Assume your general contractor reports that he has found a material (floor tile, popcorn ceiling, etc) with less than 1%. He wants you to remove it with the rest of the demolition because, as you know, “…if it’s less than 1%, it’s NOT considered asbestos containing!”.

Are you ok to remove it?

Yes, and no. There is more to consider. The “1% rule” (as it’s called) as it is called states that they only regulate asbestos containing materials if they contain more than 1% of asbestos. Here are a few other considerations:

  1. OSHA definition. Don’t get stuck on the definition. If you have employees, you must still follow parts of the OSHA rules. At a minimum, you must train your employees, work practices, clean-up and disposal requirments. More details on training here.
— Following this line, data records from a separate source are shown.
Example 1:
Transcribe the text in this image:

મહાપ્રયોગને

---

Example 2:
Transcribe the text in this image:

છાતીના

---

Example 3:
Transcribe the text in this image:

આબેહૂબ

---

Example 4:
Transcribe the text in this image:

  2. How were the samples taken? If one bulk sample shows less than 1% asbestos, you still might have a problem. According to the EPA/AHERA sampling rules, some types of materials must have up to 7 samples taken. This rule is in place because, back in the day, asbestos was added to joint compound (or anything similar) and it could really vary in amount according to where you take the sample. In addition, OSHA does not allow for composite sampling (combining the layers).
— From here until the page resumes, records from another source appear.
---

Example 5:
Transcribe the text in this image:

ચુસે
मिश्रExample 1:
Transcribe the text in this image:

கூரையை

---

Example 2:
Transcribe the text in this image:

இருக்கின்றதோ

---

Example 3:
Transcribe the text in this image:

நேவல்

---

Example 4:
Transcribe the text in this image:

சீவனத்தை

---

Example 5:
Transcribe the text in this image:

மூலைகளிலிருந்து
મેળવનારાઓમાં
  3. Do you know that 0.99% asbestos is still bad for you? Asbestos is a carcinogen. The greater the exposure, the greater the risk of disease. Any exposure could be the one to cause the disease. If the material is friable and you are disturbing it, I would NOT recommend performing that activity. Hire an abatement contractor.
  4. Finally.Let’s assume it’s non-friable, you are not going to disturb it (when removing it) and it’s less than 1%. What will you do if your neighbor next door decides to call OSHA/EPA? Do you have a written plan and procedure? Have your employees been trained on the hazard? How to remove it? How to dispose of it? …Sometimes bad publicity will get you in worse trouble than any monetary fine.